◆ **EXERCISE PROMPT**
List every line below that contains the word "shown". Case counts, so copy only lines where the capitalization matches.

◆ **PROVIDED DATA**
————————

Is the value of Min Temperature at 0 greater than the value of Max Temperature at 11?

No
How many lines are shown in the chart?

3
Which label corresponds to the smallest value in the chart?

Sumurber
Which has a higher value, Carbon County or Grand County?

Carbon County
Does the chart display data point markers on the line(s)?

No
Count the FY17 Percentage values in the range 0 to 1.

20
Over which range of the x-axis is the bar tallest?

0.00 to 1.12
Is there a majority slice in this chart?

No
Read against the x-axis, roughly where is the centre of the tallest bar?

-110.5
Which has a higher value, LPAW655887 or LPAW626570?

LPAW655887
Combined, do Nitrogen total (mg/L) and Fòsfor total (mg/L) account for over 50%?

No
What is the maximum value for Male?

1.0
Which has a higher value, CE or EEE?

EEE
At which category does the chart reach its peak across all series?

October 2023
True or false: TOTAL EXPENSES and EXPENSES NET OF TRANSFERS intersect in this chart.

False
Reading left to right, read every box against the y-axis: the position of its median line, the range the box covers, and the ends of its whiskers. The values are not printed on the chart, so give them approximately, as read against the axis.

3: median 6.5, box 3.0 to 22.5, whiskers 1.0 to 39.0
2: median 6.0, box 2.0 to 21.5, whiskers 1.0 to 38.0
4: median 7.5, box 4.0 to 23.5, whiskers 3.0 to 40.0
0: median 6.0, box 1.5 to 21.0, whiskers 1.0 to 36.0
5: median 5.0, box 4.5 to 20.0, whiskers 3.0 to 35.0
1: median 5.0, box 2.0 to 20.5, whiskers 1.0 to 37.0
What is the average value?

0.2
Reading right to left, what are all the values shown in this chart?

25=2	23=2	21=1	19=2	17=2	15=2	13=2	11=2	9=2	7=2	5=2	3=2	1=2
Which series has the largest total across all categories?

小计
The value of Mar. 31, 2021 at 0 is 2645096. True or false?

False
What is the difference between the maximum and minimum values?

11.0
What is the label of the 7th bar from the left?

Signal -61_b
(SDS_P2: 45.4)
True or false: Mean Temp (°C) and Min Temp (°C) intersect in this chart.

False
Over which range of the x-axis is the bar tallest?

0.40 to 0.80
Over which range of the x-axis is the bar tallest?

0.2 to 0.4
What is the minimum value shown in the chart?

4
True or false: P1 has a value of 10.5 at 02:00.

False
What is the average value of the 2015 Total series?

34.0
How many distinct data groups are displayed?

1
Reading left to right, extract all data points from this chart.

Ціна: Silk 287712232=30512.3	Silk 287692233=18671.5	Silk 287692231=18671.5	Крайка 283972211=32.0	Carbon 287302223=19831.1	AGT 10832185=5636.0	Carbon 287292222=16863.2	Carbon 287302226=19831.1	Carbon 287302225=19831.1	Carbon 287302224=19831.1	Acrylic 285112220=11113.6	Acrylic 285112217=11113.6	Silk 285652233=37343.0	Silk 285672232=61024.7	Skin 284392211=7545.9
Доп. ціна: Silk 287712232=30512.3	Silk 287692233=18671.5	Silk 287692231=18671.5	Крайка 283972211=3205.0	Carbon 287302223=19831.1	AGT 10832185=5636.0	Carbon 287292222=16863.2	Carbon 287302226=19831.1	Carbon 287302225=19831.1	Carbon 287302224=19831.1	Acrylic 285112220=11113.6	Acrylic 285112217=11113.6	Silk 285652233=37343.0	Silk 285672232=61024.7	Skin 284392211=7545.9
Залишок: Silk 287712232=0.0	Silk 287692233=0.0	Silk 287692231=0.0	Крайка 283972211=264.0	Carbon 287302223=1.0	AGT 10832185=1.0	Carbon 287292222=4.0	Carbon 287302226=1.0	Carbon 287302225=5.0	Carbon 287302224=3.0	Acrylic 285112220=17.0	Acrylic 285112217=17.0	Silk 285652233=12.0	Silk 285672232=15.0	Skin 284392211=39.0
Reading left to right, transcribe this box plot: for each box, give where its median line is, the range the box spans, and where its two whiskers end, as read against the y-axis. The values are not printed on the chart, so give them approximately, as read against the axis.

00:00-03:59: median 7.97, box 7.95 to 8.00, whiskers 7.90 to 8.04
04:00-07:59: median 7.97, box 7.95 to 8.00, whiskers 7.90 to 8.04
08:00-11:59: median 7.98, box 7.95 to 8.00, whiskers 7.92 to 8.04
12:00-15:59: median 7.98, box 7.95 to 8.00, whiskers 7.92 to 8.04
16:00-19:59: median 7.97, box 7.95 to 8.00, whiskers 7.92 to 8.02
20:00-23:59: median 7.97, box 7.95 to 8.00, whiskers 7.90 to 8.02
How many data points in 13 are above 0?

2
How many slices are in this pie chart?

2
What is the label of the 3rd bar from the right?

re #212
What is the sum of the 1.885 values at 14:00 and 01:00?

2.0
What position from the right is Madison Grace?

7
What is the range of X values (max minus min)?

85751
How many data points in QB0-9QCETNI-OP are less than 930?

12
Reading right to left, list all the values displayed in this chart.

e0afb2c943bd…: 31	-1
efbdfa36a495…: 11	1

————————

◆ **RESPONSE TO THIS TASK**
How many lines are shown in the chart?
Reading right to left, what are all the values shown in this chart?
What is the minimum value shown in the chart?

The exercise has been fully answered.